C-SHARP - 1.4 My first program(2/2)
This video walks through the default Visual Studio project that was created for us. On the right is the solution explorer, with a Program.cs file (CS stands for C#). When you create a new project, Visual Studio scaffolds this file and fills it with some boilerplate code. The wrapper element is the solution, which is a container that can hold multiple projects — for example, you could right-click the solution and add another project to ship an iOS or Android app alongside this one. For now we only need a single project, ProjectCS.
The Dependencies node lists the frameworks the program relies on — here Microsoft.NETCore.App. This standard library is what gives us functions like Console.WriteLine. We type our code in the editor, click the green Play button and the program runs in a console window. The default program prints Hello World by calling Console.WriteLine("Hello World");. Console.WriteLine is a function: it takes whatever you pass between the parentheses (the parameter) and writes it to the output, followed by a line break.
Anatomy of the default program
- Entry point:
static void Main()is where execution begins — every language has an equivalentMain. - Braces:
{ ... }delimit a block of code. The compiler does not care about indentation in C# (unlike Python). - Instructions: every statement ends with a
;. You can write multiple statements on one line or split them — the result is the same. - Errors are explicit: forget a
;or a brace and the compiler points to the exact line that fails.
If you copy/paste Console.WriteLine("Hello World"); twice, the program prints the message twice. Replace WriteLine with Write and the line break disappears: outputs run together. Forget the semicolon and the compiler refuses to build, displaying ; expected on line N — click the error and Visual Studio jumps straight to the offending line. The takeaway: code is unforgiving and precise, but Visual Studio guides you to fix the small typos every developer (even senior ones) makes. With this baseline you can start exploring more advanced features.
Summary
This lesson continues your introduction to C# programming by exploring the Visual Studio interface and the default code structure generated when you create a new project. You learn how Console.WriteLine() works as a function to display output, understand the Main() function as the program's entry point, and discover that code formatting doesn't affect execution—only the actual instructions and their parameters do. Through practical examples of copying and modifying the Console.WriteLine() calls, you see how small changes to your code directly impact the program's output.
========
▸ Tasks for this exercise
• a. Rewrite the C# lesson between "Anatomy of the" and "line that fails.", inclusive, changing "compiler" to "build tool".
• b. According to the C# lesson, what happens to the output when WriteLine is replaced with Write?
• c. Using the C# lesson, decide whether each statement is correct, and give yes or no with the words from the lesson that settle it:
(i) In C#, the compiler cares about indentation.
(ii) A solution can hold more than one project.
(iii) The Dependencies node lists Microsoft.NETCore.App.

[Excerpts from a dataset]
========
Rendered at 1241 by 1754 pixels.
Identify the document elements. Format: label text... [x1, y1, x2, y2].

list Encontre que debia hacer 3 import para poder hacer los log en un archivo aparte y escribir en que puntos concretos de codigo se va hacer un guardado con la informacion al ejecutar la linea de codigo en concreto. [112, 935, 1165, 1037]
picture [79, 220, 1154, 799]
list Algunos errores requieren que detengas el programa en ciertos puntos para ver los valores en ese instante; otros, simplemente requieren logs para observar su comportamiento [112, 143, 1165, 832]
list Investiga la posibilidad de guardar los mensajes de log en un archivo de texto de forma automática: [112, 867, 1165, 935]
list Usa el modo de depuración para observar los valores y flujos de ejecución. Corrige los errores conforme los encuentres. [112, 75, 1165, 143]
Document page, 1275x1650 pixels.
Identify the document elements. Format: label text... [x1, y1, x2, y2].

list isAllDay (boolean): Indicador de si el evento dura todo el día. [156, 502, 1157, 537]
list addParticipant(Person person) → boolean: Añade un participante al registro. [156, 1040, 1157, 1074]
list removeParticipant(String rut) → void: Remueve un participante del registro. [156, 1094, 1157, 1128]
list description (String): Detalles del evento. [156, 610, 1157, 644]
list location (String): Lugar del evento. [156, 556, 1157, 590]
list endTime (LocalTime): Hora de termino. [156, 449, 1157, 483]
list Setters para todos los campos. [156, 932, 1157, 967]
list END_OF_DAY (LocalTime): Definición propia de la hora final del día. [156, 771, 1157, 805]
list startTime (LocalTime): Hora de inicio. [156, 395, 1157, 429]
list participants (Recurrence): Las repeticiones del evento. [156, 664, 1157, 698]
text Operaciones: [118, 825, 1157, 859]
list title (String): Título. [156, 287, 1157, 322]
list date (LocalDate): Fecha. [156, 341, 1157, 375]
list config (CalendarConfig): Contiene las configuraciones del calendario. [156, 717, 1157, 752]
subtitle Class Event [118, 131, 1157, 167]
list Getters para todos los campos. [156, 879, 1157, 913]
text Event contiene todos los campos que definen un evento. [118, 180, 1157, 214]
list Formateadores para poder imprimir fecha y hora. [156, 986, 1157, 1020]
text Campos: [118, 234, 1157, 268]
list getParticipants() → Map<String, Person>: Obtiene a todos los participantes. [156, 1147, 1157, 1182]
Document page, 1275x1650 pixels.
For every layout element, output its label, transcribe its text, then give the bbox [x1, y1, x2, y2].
========
▸ Exercise answers
• a.
Anatomy of the default program
- Entry point:
static void Main()is where execution begins — every language has an equivalentMain. - Braces:
{ ... }delimit a block of code. The build tool does not care about indentation in C# (unlike Python). - Instructions: every statement ends with a
;. You can write multiple statements on one line or split them — the result is the same. - Errors are explicit: forget a
;or a brace and the build tool points to the exact line that fails.

• b. The line break disappears, so the outputs run together.

• c.
(i) No: "The compiler does not care about indentation in C# (unlike Python)."
(ii) Yes: "a container that can hold multiple projects"
(iii) Yes: "The Dependencies node lists the frameworks the program relies on — here Microsoft.NETCore.App."